El comisario de la muestra, Rafael Doctor, le ha puesto el nombre de Casa tomada, basándose en un relato de Julio Cortázar. El cuento, que proviene del libro Bestiario, cuenta la pesadilla de dos hermanos que viven en una mansión que va siendo, poco a poco, conquistada. No saben quién son los intrusos, sólo que cada día están más cerca. Cuando, en el último párrafo, escapan, ¿huyen de alguien o de su propio terror?

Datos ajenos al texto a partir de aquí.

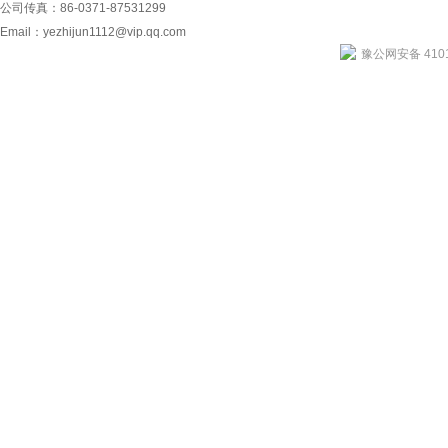
公司传真：86-0371-87531299
Email：
yezhijun1112@vip.qq.com
豫公网安备 4101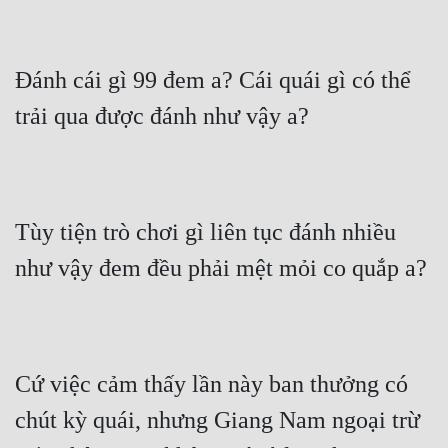
Đánh cái gì 99 đem a? Cái quái gì có thể 
trải qua được đánh như vậy a?
Tùy tiện trò chơi gì liên tục đánh nhiều 
như vậy đem đều phải mệt mỏi co quắp a?
Cứ việc cảm thấy lần này ban thưởng có 
chút kỳ quái, nhưng Giang Nam ngoại trừ 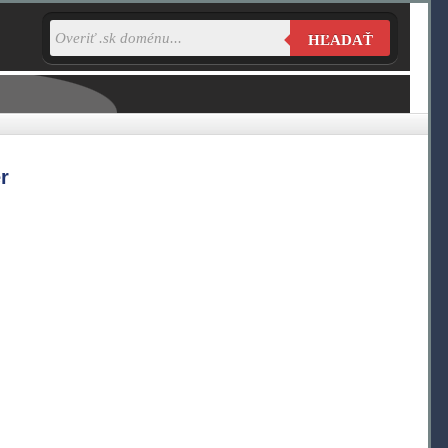
HĽADAŤ
r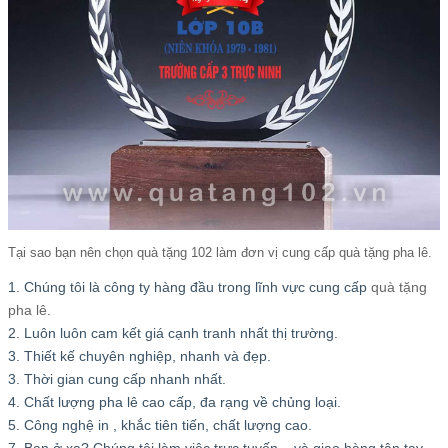
Tại sao bạn nên chọn quà tặng 102 làm đơn vị cung cấp quà tặng pha lê.
1. Chúng tôi là công ty hàng đầu trong lĩnh vực cung cấp
quà tặng
pha lê
.
2. Luôn luôn cam kết giá cạnh tranh nhất thị trường.
3. Thiết kế chuyên nghiệp, nhanh và đẹp.
3. Thời gian cung cấp nhanh nhất.
4. Chất lượng pha lê cao cấp, đa rạng về chủng loại.
5. Công nghệ in , khắc tiên tiến, chất lượng cao.
7. Bạn ở xa? Chúng tôi làm việc trực tuyến – và giao hàng tận tay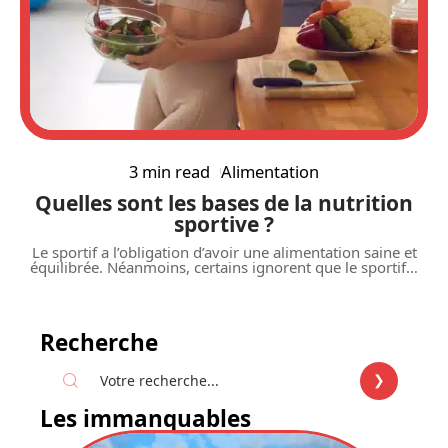
3 min read
Alimentation
Quelles sont les bases de la nutrition
sportive ?
Le sportif a l’obligation d’avoir une alimentation saine et
équilibrée. Néanmoins, certains ignorent que le sportif
…
Recherche
Les immanquables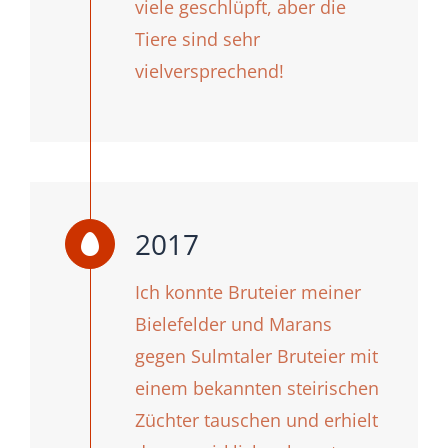
viele geschlüpft, aber die
Tiere sind sehr
vielversprechend!
2017
Ich konnte Bruteier meiner
Bielefelder und Marans
gegen Sulmtaler Bruteier mit
einem bekannten steirischen
Züchter tauschen und erhielt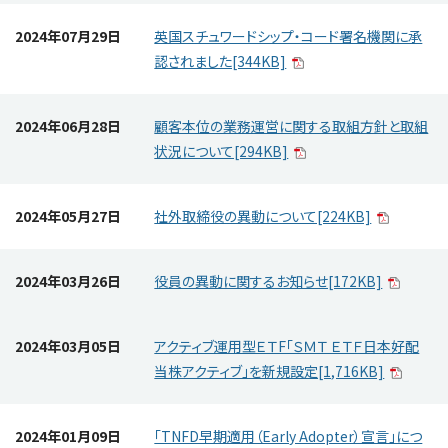
2024年07月29日
英国スチュワードシップ・コード署名機関に承
認されました[344KB]
2024年06月28日
顧客本位の業務運営に関する取組方針と取組
状況について[294KB]
2024年05月27日
社外取締役の異動について[224KB]
2024年03月26日
役員の異動に関するお知らせ[172KB]
2024年03月05日
アクティブ運用型ＥＴF「ＳＭＴ ＥＴＦ日本好配
当株アクティブ」を新規設定[1,716KB]
2024年01月09日
｢TNFD早期適用（Early Adopter）宣言｣につ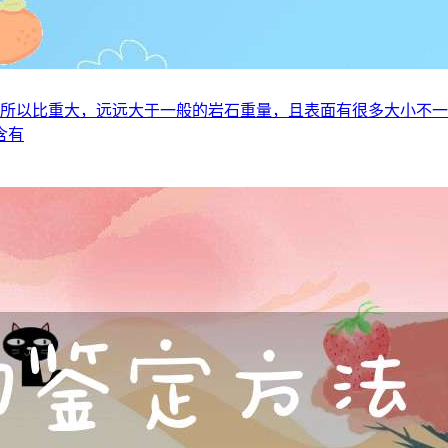
物质，所以比重大，远远大于一般的岩石重量，且表面有很多大小不
含有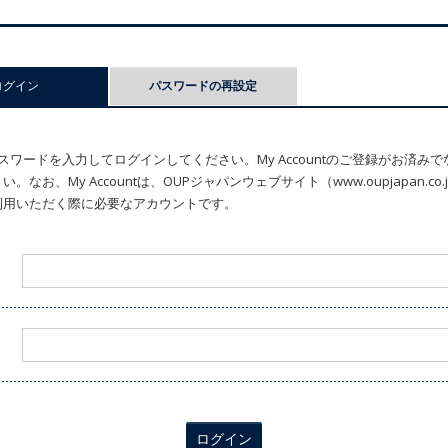
ログイン
(アクティブなタブ)
パスワードの再設定
ワードを入力してログインしてください。My Accountのご登録がお済み
なお、My Accountは、OUPジャパンウェブサイト（www.oupjapan.c
利用いただく際に必要なアカウントです。
ログイン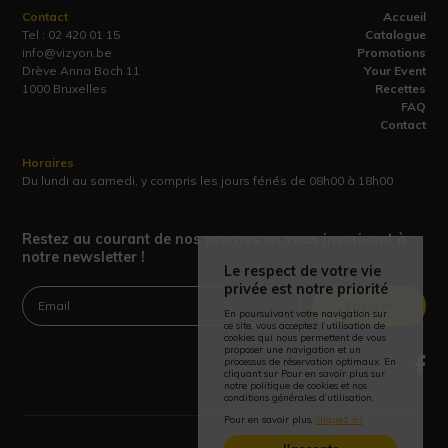
Contact
Accueil
Tel :
02 420 01 15
Catalogue
info@vizyon.be
Promotions
Drève Anna Boch 11
Your Event
1000 Bruxelles
Recettes
FAQ
Contact
Horaires
Du lundi au samedi, y compris les jours fériés de 08h00 à 18h00
Restez au courant de nos promos en vous inscrivant à
notre newsletter !
Le respect de votre vie
privée est notre priorité
Envoyer
En poursuivant votre navigation sur
ce site, vous acceptez l’utilisation de
cookies qui nous permettent de vous
proposer une navigation et un
processus de réservation optimaux. En
cliquant sur Pour en savoir plus sur
notre politique de cookies et nos
conditions générales d’utilisation,
Pour en savoir plus,
cliquez ici
.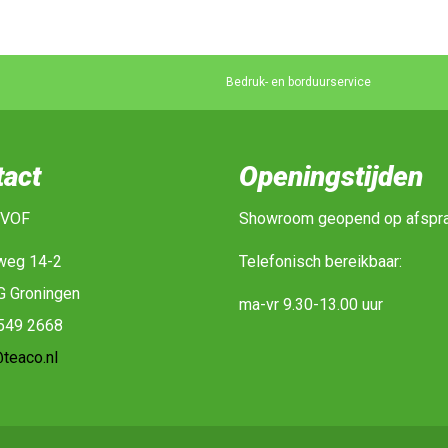
Bedruk- en borduurservice
tact
Openingstijden
 VOF
Showroom geopend op afspr
weg 14-2
Telefonisch bereikbaar:
G Groningen
ma-vr 9.30-13.00 uur
-549 2668
teaco.nl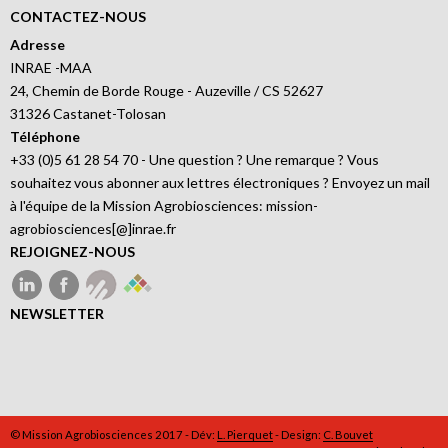
CONTACTEZ-NOUS
Adresse
INRAE -MAA
24, Chemin de Borde Rouge - Auzeville / CS 52627
31326 Castanet-Tolosan
Téléphone
+33 (0)5 61 28 54 70 - Une question ? Une remarque ? Vous
souhaitez vous abonner aux lettres électroniques ? Envoyez un mail
à l'équipe de la Mission Agrobiosciences: mission-
agrobiosciences[@]inrae.fr
REJOIGNEZ-NOUS
NEWSLETTER
© Mission Agrobiosciences 2017 - Dév:
L. Pierquet
- Design:
C. Bouvet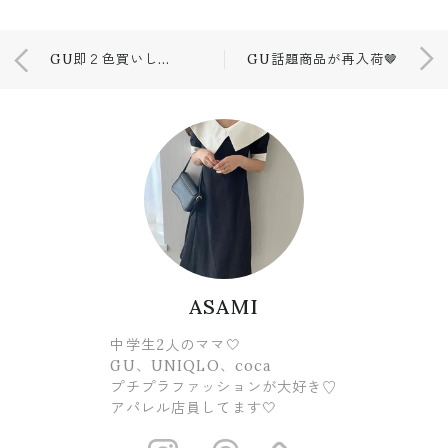
GU即２色買いした新作💚💚💚
GU話題商品が再入荷🤎
ASAMI
中学生2人のママ🤍
GU、UNIQLO、coca
プチプラファッションが大好き♡
アパレル店員してます🤍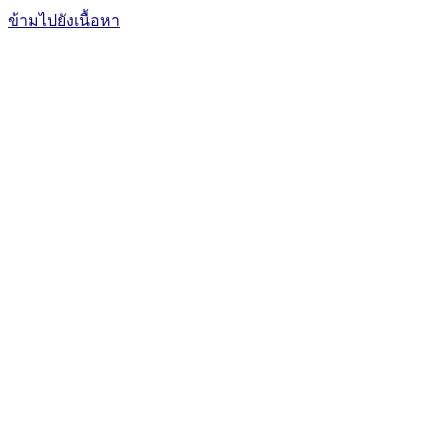
ข้ามไปยังเนื้อหา
The Office of International Affairs
and Global Network
CUBIC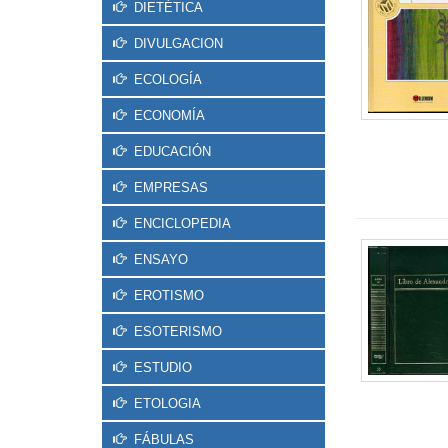
DIETÉTICA
DIVULGACION
ECOLOGÍA
ECONOMÍA
EDUCACIÓN
EMPRESAS
ENCICLOPEDIA
ENSAYO
EROTISMO
ESOTERISMO
ESTUDIO
ETOLOGIA
FÁBULAS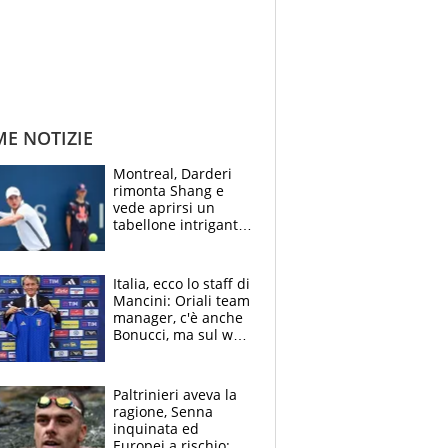
ME NOTIZIE
Montreal, Darderi
rimonta Shang e
vede aprirsi un
tabellone intrigante:
"Penso solo a
Borges, ma sono
felice del mio livello"
Italia, ecco lo staff di
Mancini: Oriali team
manager, c'è anche
Bonucci, ma sul web
infuria la polemica
Paltrinieri aveva la
ragione, Senna
inquinata ed
Europei a rischio: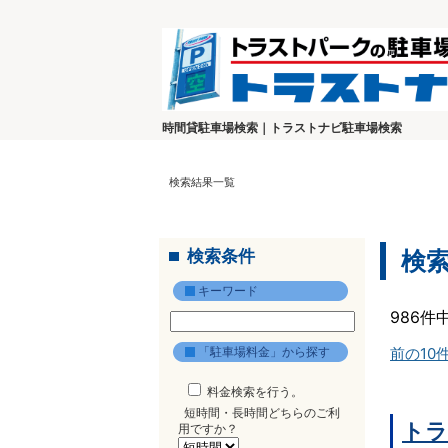
時間貸駐車場検索｜トラストナビ駐車場検索
検索結果一覧
検索条件
検
キーワード
986件
「駐車場料金」から探す
前の10
料金検索を行う。
短時間・長時間どちらのご利
トラ
用ですか？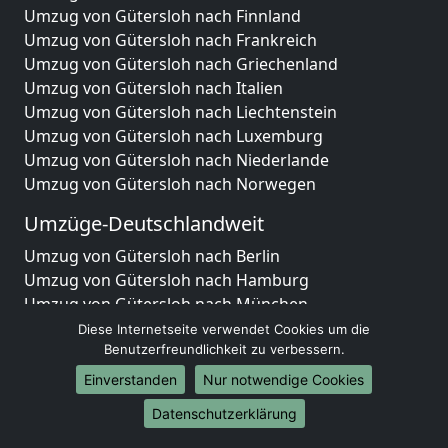
Umzug von Gütersloh nach Finnland
Umzug von Gütersloh nach Frankreich
Umzug von Gütersloh nach Griechenland
Umzug von Gütersloh nach Italien
Umzug von Gütersloh nach Liechtenstein
Umzug von Gütersloh nach Luxemburg
Umzug von Gütersloh nach Niederlande
Umzug von Gütersloh nach Norwegen
Umzüge-Deutschlandweit
Umzug von Gütersloh nach Berlin
Umzug von Gütersloh nach Hamburg
Umzug von Gütersloh nach München
Umzug von Gütersloh nach Köln
Diese Internetseite verwendet Cookies um die
Umzug von Gütersloh nach Frankfurt am Main
Benutzerfreundlichkeit zu verbessern.
Umzug von Gütersloh nach Stuttgart
Einverstanden
Nur notwendige Cookies
Umzug von Gütersloh nach Düsseldorf
Datenschutzerklärung
Umzug von Gütersloh nach Leipzig
Umzug von Gütersloh nach Dortmund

Es un gran título, como lo habría sido otro del propio Cortázar, Las babas del diablo, incluido en Las armas secretas, en el que Antonioni se basó para filmar Blow Up, la historia de un fotógrafo que al revelar sus negativos descubre que tras la inofensiva imagen central a la que él ha disparado su cámara se esconde una escena escalofriante. Cortázar y Antonioni no se pusieron de acuerdo en cuál era esa escena del segundo plano. Nosotros tampoco lo sabemos con seguridad. Sólo intuimos que hay una amenaza, algo que nos acecha mientras echamos la llave de nuestra puerta blindada. Tenemos que fortificar la ciudad entera porque eso, sea lo que sea, parece cada vez más grande.